No, I am not calling you all sugar pie……although I have been  known to use southern terms of endearment.

Like dumplin’….

And sweet potater….

And honey….

Why are all these sweet terms we use the names of food? 

Well, anyway.  Sugar pies – the dessert.

My Grandma taught me how to make these one summer in her tiny kitchen.

I had no idea that when I grew up, I would come to find out that they are just a sugar filled empanada.  I truly wonder where this dessert idea got its entrance into American baking, but I have a sneaking suspicion that it was from the Mexican culture around the turn of the century. 

Grandma may not have even known where they came from.  She said her mother-in-law was the lady who taught her much of what she knew in the kitchen, so I will really never know.

What I do know is that in the early 1900s, and especially if you worked on a farm during the depression, luxury food items were scarce.  Grandma had a bunch of kids herself, and when some of them started asking for a sweet bite to eat, the resulting dessert came from the staples in her kitchen – flour, sugar, butter, and cocoa, she said, if they were fortunate enough to have any.

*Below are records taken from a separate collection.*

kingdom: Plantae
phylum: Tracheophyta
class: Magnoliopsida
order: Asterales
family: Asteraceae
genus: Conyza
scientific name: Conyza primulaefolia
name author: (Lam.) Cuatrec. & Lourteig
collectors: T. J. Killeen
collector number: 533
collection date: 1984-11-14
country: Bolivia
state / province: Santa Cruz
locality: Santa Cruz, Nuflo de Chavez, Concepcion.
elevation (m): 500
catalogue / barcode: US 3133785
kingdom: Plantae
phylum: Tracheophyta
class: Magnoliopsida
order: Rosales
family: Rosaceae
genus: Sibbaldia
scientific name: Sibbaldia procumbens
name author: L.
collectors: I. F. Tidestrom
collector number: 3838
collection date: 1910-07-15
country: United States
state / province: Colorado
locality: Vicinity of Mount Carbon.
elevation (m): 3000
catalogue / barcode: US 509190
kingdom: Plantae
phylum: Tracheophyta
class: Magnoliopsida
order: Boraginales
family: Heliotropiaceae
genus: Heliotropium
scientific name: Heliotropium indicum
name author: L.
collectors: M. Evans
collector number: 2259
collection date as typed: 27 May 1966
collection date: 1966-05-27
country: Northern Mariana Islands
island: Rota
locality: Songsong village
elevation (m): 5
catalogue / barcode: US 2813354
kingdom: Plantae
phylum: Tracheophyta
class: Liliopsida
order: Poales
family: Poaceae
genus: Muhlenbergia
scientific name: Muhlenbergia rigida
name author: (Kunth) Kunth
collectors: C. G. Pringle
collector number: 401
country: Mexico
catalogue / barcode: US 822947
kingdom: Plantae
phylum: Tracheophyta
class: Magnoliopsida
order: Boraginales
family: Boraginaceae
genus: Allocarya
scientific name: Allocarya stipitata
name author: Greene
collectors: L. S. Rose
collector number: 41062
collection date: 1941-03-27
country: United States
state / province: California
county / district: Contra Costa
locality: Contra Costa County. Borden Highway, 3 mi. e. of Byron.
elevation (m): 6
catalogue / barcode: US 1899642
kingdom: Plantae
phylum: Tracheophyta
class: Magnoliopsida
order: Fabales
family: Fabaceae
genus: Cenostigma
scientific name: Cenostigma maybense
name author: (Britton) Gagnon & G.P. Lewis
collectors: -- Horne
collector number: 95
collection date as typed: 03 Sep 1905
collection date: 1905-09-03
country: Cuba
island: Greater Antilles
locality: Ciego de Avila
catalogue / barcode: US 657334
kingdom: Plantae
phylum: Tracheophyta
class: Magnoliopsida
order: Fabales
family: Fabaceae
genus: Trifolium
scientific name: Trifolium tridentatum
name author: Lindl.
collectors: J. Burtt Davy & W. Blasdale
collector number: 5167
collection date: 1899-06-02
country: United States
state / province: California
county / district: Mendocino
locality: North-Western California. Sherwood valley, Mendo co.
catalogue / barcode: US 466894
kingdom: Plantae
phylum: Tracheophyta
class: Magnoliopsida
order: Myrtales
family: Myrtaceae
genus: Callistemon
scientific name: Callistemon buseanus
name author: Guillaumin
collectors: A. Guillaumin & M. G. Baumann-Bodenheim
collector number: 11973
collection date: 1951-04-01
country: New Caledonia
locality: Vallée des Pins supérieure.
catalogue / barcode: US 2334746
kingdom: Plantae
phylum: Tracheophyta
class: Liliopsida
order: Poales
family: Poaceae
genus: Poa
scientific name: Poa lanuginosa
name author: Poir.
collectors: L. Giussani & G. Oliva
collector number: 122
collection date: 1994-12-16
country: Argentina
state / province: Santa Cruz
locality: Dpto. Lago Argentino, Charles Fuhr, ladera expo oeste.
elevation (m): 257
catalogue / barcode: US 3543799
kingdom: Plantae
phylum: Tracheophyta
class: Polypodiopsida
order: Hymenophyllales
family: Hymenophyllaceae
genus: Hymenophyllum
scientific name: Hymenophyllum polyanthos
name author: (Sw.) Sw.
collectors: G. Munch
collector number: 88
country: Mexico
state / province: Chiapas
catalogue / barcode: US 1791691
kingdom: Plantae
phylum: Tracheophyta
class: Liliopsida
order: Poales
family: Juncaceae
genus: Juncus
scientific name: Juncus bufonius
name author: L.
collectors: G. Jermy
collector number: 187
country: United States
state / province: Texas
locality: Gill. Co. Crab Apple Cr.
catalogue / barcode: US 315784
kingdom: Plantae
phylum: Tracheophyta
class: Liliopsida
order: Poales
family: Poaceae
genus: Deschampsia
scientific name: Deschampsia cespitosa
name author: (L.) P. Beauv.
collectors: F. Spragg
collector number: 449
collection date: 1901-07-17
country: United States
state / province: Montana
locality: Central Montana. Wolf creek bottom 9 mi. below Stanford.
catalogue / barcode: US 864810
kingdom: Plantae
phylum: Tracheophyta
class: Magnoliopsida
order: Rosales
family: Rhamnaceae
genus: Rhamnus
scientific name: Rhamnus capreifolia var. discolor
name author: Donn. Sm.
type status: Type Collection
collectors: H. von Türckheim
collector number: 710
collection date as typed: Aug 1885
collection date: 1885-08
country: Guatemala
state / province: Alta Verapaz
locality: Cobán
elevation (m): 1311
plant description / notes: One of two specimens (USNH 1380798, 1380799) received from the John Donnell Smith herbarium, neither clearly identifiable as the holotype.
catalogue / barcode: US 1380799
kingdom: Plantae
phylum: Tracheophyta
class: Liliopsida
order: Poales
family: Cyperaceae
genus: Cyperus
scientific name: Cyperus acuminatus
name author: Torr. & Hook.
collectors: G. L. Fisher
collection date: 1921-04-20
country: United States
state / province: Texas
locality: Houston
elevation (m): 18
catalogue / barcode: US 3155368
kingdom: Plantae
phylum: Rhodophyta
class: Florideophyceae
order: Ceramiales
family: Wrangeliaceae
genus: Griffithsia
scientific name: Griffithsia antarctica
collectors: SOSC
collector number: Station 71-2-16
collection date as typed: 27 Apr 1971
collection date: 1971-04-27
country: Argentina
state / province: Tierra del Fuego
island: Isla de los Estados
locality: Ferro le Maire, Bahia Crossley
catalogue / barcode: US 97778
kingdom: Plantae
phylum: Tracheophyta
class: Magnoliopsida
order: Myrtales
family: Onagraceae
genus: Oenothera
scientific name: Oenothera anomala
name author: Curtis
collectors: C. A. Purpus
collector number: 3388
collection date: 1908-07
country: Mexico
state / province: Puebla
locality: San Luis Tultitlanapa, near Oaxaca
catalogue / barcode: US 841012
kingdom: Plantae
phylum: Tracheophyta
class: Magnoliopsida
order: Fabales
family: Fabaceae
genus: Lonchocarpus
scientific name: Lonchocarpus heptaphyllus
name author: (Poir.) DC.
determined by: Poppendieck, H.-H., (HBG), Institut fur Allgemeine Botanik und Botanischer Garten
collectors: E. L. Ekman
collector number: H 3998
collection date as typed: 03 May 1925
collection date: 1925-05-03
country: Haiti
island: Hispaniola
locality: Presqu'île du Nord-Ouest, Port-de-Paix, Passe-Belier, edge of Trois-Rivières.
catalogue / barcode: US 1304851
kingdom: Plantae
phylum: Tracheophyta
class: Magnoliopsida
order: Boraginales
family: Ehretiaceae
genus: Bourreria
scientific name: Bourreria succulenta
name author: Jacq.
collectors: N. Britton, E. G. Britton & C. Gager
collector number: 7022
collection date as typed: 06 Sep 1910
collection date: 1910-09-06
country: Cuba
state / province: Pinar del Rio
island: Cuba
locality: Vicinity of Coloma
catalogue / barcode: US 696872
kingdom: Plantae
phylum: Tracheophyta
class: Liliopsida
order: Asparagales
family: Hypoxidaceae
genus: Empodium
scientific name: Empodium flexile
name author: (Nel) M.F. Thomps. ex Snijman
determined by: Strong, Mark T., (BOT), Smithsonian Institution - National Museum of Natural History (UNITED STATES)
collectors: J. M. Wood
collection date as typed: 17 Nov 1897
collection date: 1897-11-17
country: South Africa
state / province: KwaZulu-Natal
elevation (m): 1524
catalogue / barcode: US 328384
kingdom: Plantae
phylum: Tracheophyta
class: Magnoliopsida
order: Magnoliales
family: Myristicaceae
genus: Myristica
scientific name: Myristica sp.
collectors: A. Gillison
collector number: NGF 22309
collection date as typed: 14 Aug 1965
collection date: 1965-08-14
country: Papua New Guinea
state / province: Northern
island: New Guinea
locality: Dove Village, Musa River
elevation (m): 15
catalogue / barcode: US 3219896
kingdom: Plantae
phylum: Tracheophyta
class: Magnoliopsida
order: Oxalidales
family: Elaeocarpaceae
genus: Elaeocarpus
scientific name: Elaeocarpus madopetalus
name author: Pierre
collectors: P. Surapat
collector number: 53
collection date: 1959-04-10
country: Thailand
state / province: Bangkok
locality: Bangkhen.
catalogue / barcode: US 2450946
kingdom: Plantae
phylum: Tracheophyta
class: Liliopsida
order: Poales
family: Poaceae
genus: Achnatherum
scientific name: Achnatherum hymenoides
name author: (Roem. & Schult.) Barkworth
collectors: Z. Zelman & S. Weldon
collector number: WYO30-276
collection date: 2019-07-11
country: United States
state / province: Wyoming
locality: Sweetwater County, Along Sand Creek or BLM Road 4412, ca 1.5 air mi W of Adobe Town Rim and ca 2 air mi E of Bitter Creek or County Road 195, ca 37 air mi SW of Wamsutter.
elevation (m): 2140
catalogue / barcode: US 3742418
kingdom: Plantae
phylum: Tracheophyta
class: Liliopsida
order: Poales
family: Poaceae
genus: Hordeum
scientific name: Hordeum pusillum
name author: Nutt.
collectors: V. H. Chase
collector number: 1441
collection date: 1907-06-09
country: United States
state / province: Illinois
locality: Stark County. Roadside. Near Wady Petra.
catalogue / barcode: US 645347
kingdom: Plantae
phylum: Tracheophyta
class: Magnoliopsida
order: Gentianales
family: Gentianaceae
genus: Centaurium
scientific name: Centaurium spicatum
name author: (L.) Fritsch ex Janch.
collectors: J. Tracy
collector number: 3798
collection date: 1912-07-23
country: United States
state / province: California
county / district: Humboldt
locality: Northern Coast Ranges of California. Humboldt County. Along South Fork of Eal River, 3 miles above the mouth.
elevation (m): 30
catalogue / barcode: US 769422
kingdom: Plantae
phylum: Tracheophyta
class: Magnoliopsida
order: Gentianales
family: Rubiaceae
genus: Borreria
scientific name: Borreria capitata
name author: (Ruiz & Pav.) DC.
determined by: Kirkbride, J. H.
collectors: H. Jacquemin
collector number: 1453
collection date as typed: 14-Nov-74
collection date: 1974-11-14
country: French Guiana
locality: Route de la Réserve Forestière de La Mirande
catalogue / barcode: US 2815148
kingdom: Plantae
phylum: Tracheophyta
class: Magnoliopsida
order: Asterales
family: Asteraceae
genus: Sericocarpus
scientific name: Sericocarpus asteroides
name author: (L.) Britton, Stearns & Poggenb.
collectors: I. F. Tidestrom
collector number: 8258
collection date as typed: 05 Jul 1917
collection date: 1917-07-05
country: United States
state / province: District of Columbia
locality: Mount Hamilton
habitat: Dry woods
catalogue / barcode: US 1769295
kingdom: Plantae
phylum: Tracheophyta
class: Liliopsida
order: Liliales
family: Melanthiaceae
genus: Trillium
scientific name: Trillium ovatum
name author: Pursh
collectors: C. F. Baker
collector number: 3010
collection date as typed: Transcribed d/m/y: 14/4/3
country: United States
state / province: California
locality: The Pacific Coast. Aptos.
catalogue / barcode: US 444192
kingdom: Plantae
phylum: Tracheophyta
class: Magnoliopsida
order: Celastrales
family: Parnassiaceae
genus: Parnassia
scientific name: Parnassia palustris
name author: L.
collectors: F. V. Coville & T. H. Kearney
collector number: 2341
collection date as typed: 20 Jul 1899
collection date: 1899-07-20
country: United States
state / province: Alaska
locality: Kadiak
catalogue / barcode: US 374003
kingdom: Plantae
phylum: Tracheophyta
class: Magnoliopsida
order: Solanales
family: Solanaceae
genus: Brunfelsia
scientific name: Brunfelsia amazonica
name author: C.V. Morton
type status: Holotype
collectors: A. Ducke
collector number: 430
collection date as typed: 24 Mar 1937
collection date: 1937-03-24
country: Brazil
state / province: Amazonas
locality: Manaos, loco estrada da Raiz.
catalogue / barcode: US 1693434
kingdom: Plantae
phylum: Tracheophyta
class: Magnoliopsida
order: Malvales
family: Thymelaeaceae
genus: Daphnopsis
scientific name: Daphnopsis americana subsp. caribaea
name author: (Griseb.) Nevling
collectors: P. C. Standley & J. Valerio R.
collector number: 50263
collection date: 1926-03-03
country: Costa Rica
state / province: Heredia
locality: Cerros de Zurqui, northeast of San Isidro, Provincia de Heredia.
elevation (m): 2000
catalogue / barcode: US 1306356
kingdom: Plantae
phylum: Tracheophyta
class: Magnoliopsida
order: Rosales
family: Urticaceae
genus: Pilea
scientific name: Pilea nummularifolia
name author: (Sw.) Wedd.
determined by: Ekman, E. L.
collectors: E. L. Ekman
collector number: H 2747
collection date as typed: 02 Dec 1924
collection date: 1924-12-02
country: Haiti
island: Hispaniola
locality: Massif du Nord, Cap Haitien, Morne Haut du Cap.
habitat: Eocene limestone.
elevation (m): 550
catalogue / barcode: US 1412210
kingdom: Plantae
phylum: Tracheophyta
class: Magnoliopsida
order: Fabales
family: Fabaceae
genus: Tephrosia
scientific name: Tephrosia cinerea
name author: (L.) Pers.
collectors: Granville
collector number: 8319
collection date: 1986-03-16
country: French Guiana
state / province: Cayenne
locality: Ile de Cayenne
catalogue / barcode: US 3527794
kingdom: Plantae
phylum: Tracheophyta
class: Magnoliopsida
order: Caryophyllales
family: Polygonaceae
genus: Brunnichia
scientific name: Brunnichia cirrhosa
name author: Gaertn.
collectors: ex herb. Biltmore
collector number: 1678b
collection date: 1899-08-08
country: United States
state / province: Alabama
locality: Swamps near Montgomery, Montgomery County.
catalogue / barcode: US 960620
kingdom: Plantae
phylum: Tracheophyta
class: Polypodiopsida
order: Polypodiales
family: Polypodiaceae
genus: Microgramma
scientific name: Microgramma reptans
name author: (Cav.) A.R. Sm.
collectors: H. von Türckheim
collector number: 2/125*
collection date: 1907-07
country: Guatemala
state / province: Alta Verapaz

So back to the summer afternoon in my Grandma’s kitchen with her, when she taught me how to make sugar pies….

Traditionally, she said she rolled out biscuit dough from scratch to start with.  But Grandma quickly adapted to Pillsbury once they became popular, so this is what she taught me with.

You’ll need:

a can of biscuits

some butter (just get out a stick)

1/2 cup of sugar

1-2 TBSP cocoa

some flour for rolling


1.  Roll out each biscuit to 1/4 inch thickness on floured surface.

2.  Smear some butter on one side of the rolled out biscuit.  (You’re going to fold these in half.)

3.  Mix sugar and cocoa together and spoon 1 to 1 1/2 TBSP of the mixture onto the butter side.

4.  Fold in half and pinch together sides using a fork.

5.  Fry on medium heat til light golden brown on each side, turning once.

Place on paper towels to drain excess oil. 

Grandma always had me make the whole batch, and divide it in half and go share the rest with neighbors.  She ALWAYS shared her desserts with her neighbors!!

Click here :  watch?v=s3bksUSPB4c&feature=related  Sing this when you make these.  Or else they won’t taste as good.  I mean it.

I love you Grandma,



  1. This recipe doesn’t seam to fit in with the rest of your menus. LOL!

  2. Brandy says:

    Ahhhh….you’re right!!! It absolutely doesn’t. But it’s my dear, precious, sweet Grandma’s birthday week, and it was in her honor. She would have turned 99 today. I will miss not getting to go to her little apartment today to celebrate her awesomeness. I love her so much.